A pair of this year’s highest-rated new shows make entertainment out of economic schadenfreude. The most bluntly titled is ABC’s Revenge, whose premise is as simple as its name: When Emily Thorne (Emily Van Camp) was a girl, her father was framed for a crime by his wealthy Hamptons neighbors and died broken and ruined. Now grown up, she’s returned under an alias to destroy the conspirators one by one each week through exposure, sabotage or any other means necessary. Revenge is basically a weekly anthology of payback, and Emily’s list of targets–not just the town’s ruling family but also the politicians, stock traders and hangers-on who enabled them–describes a social pyramid that protects the pharaohs at the top while consequences roll downhill.
The rich have long populated soaps, of course; working-class people used to be the material of sitcoms, from The Honeymooners to Roseanne. But with the popularity of Friends and Frasier–and as networks and advertisers shifted their sights to upscale viewers–TV became a (George) Jeffersonian democracy: sitcom characters moved on up.
This fall’s highest-rated new comedy, however, is CBS’s 2 Broke Girls, about an economic odd couple: a street-smart Brooklyn waitress (Kat Dennings) and her new co-worker–roomie (Beth Behrs), whose dad–a Madoff-like scam artist–went to jail and left her to risk her manicure slinging burgers. After a decade-plus of sitcoms about the affluent (Modern Family’s clan began this season with a trip to Jackson Hole, Wyo., because don’t we all?), a comedy whose characters struggle to pay the rent is practically Brechtian theater.
Slow as prime time was to recognize the class divide, it may have been ahead of TV news, which took its time discovering Occupy Wall Street when the protests began in September. Once the cameras arrived in force, spurred partly by a YouTube video of police pepper-spraying fenced-in female protesters, they often came to sneer. On CNN, Erin Burnett’s whirlwind tour of OWS in lower Manhattan went heavy on the bongo players and wacky costumes while insinuating that the less eccentric protesters were hypocrites because some of them wore Lululemon yoga pants and used computers. (The only legitimate ways to protest corporate welfare, of course, are to wear trash-can liners and communicate via coconut shells connected with hempen string.)
There was also pooh-poohing, cherry-picking coverage of the Tea Party as it grew in 2009, though it at least had the media advantage of starting with an on-air rant by CNBC’s Rick Santelli and being cultivated by Fox News hosts. But both movements face a challenge in the mainstream press, which is more at ease with Establishment sources and tends to assume passionate populists are lunatics.
The flip side is that passion, and maybe a little lunacy, gets attention. Take Roseanne Barr, who made headlines at OWS by calling (jokingly?) for a “maximum wage” of $100 million, enforceable on pain of the guillotine.

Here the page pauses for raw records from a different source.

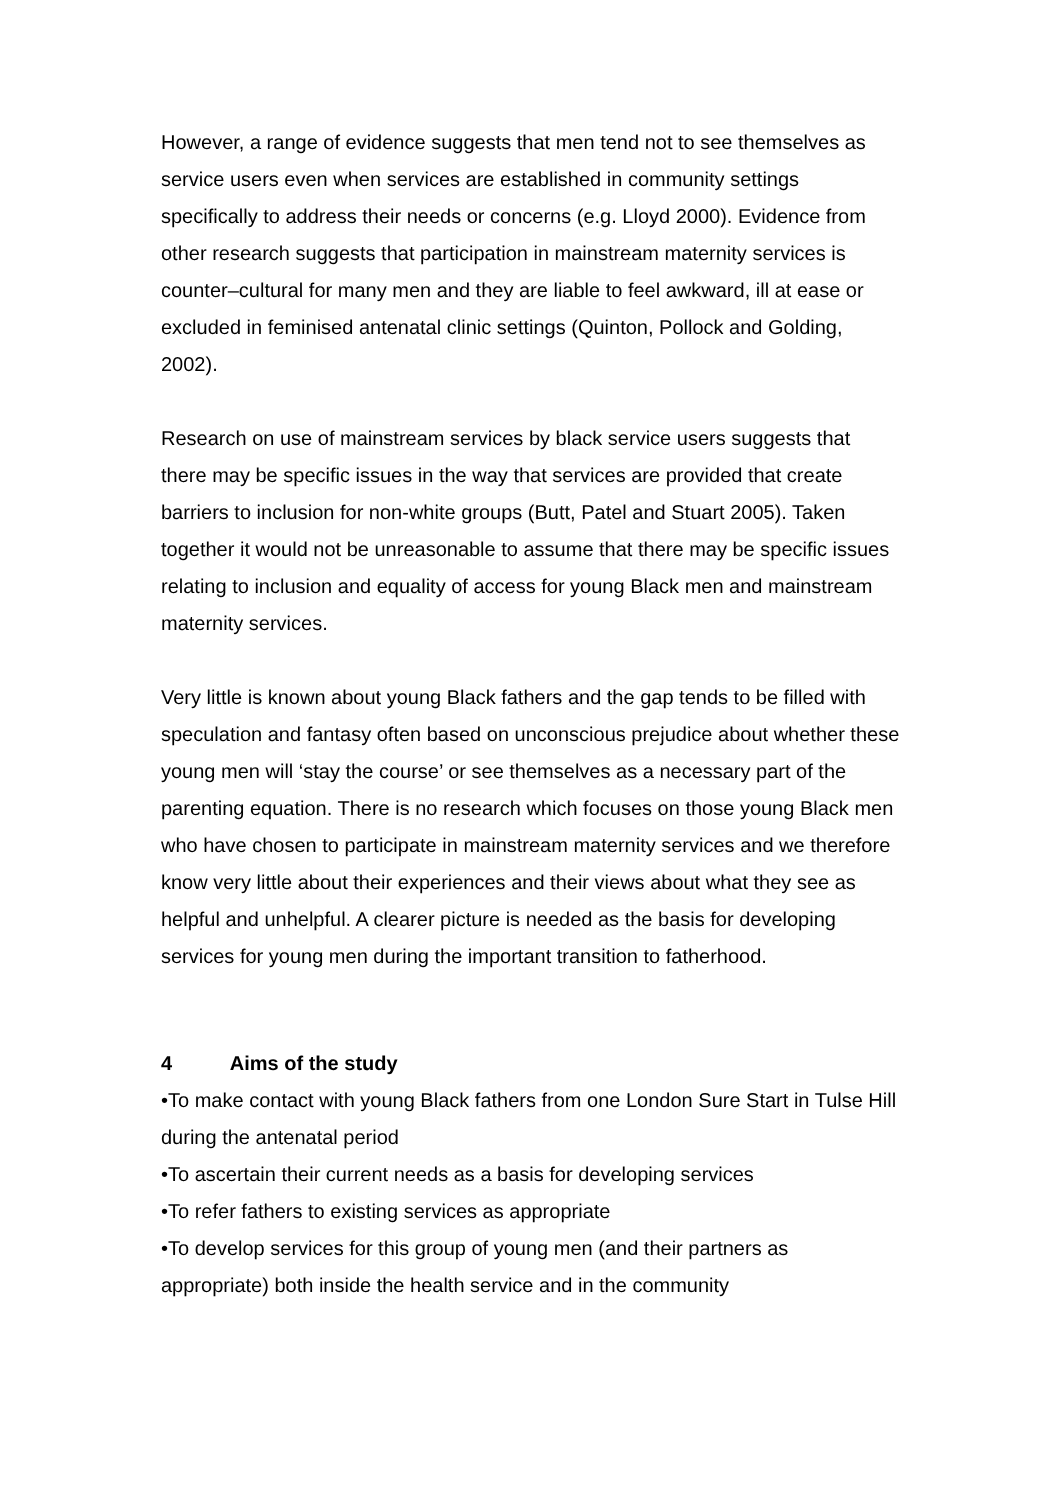However, a range of evidence suggests that men tend not to see themselves as service users even when services are established in community settings specifically to address their needs or concerns (e.g. Lloyd 2000). Evidence from other research suggests that participation in mainstream maternity services is counter–cultural for many men and they are liable to feel awkward, ill at ease or excluded in feminised antenatal clinic settings (Quinton, Pollock and Golding, 2002).
Research on use of mainstream services by black service users suggests that there may be specific issues in the way that services are provided that create barriers to inclusion for non-white groups (Butt, Patel and Stuart 2005). Taken together it would not be unreasonable to assume that there may be specific issues relating to inclusion and equality of access for young Black men and mainstream maternity services.
Very little is known about young Black fathers and the gap tends to be filled with speculation and fantasy often based on unconscious prejudice about whether these young men will ‘stay the course’ or see themselves as a necessary part of the parenting equation. There is no research which focuses on those young Black men who have chosen to participate in mainstream maternity services and we therefore know very little about their experiences and their views about what they see as helpful and unhelpful. A clearer picture is needed as the basis for developing services for young men during the important transition to fatherhood.
4 Aims of the study
•To make contact with young Black fathers from one London Sure Start in Tulse Hill during the antenatal period
•To ascertain their current needs as a basis for developing services
•To refer fathers to existing services as appropriate
•To develop services for this group of young men (and their partners as appropriate) both inside the health service and in the community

Days later, NBC signed her to shoot a new sitcom set in a trailer park. The ferment of the ’70s gave us Norman Lear comedies set in the ghetto (Good Times) and a junkyard (Sanford and Son). Much has changed since then, but prime-time TV is still the most populist medium we have–the one, therefore, where a corporate network and a Rust Belt Robespierre just might find themselves class-warring on the same side.